More shockingly, 56% of Puerto Rican children—U.S. citizens—live in poverty while the U.S. average is 22%. After a non-binding referendum in 2012 in which 61.11% of the voters expressed their wish to become the 51st state, Puerto Rico is essentially a state-in-waiting. But what are some of the problems that cause poverty in Puerto Rico, especially in comparison to the rest of the United States?
Having the peculiar status of an un-integrated territory, Puerto Rico is governed separately from the rest of the U.S. It has its own government and its inhabitants who, although technically American citizens, are not able to vote during the U.S. presidential elections. However, Puerto Rico uses the American dollar. Thus, the relationship between the rest of the U.S. and Puerto Rico is similar to that of the European Union and its member states concerning financial and economic policies. In a recession since 2006, Puerto Rico cannot simply make the American dollar cheaper (inflate it) just to solve its own financial problems.
Furthermore, the island’s mounting debt crisis is also warding off investors, aggravating poverty by raising unemployment. The rising living cost and the stagnant wages are also a problem. Even those who are employed are living in precarious situations. Of more than one million Puerto Ricans in the workforce, nearly 450,000 people work less than 40 hours a week, part time and with minimum salaries. In addition, another vexation of the island is the astronomic income gap between men and women: nearly $8,000 on average per year. This inequality presents a critical generation income inequality and socio-economic difficulties.
The island’s awkward legal status as an un-integrated territory also presents another problem: it cannot file for bankruptcy protection like Detroit. Therefore, the island is stuck in a monetary and financial limbo.

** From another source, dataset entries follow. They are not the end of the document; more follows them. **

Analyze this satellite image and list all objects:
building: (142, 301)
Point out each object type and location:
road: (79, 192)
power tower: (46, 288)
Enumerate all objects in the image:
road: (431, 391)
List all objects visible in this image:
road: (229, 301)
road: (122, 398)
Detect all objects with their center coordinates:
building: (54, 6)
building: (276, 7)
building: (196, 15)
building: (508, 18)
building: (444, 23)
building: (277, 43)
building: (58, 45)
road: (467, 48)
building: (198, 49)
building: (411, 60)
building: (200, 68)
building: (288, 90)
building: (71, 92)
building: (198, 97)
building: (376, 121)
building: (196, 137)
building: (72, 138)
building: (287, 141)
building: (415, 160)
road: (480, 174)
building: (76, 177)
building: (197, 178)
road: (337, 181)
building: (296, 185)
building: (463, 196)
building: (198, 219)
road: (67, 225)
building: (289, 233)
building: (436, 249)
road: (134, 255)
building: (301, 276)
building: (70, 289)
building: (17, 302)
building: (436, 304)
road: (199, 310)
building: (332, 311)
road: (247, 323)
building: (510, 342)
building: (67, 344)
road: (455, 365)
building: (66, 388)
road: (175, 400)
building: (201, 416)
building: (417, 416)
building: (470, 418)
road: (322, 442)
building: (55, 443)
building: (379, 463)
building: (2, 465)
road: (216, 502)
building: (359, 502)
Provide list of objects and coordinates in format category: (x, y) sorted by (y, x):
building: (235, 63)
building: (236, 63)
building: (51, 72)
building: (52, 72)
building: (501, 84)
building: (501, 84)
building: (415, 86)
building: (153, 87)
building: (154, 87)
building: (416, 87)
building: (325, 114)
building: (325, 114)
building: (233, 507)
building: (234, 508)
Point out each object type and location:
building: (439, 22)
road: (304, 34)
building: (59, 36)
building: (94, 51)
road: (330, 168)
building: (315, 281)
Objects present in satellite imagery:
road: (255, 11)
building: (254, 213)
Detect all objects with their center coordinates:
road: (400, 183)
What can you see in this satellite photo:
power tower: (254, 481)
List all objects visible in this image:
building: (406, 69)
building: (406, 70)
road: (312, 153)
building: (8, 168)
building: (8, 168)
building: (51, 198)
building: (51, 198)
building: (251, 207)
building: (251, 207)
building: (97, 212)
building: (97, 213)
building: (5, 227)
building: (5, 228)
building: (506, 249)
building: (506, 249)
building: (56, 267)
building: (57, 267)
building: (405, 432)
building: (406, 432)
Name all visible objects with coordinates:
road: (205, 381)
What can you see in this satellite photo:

While Greece may choose to leave the EU, shift back to the drachmae (its old currency), and attract investors with cheaper currency, Puerto Rico cannot simply leave the U.S. Neither does it have the dubious “luxury” of filing for bankruptcy.
As a consequence of Puerto Rico’s financial woes, the society itself is also facing a crisis: as the island is running out of money and resources, so are its communities. The penury suffered by the island causes it to have infrastructural issues uncommon in the rest of the country. These issues include polluted water, teens and young adults who do not go to school, inadequate sewage system and the high teenager drop-out rate, which is at a staggering 18% while the overall national figure is around 9%.
Puerto Rico’s predicaments sound eerily like a microcosm of what is happening in many de-industrialized but globalized countries. Although it may be facing problems much more difficult to solve than the crisis-stricken countries of Europe or Detroit, they also all share many similar challenges. What, then, should be the territory’s solution? Would becoming the 51st state solve poverty in Puerto Rico, while many states on the mainland themselves are experiencing a similar—although at varying degrees of severity—circumstance? Should Puerto Rico—with an overwhelming majority consenting to officially become part of the U.S.—solve its socio-economic disarrays as an a priori sine qua non or should it hope that its prospective statehood would come to its salvation?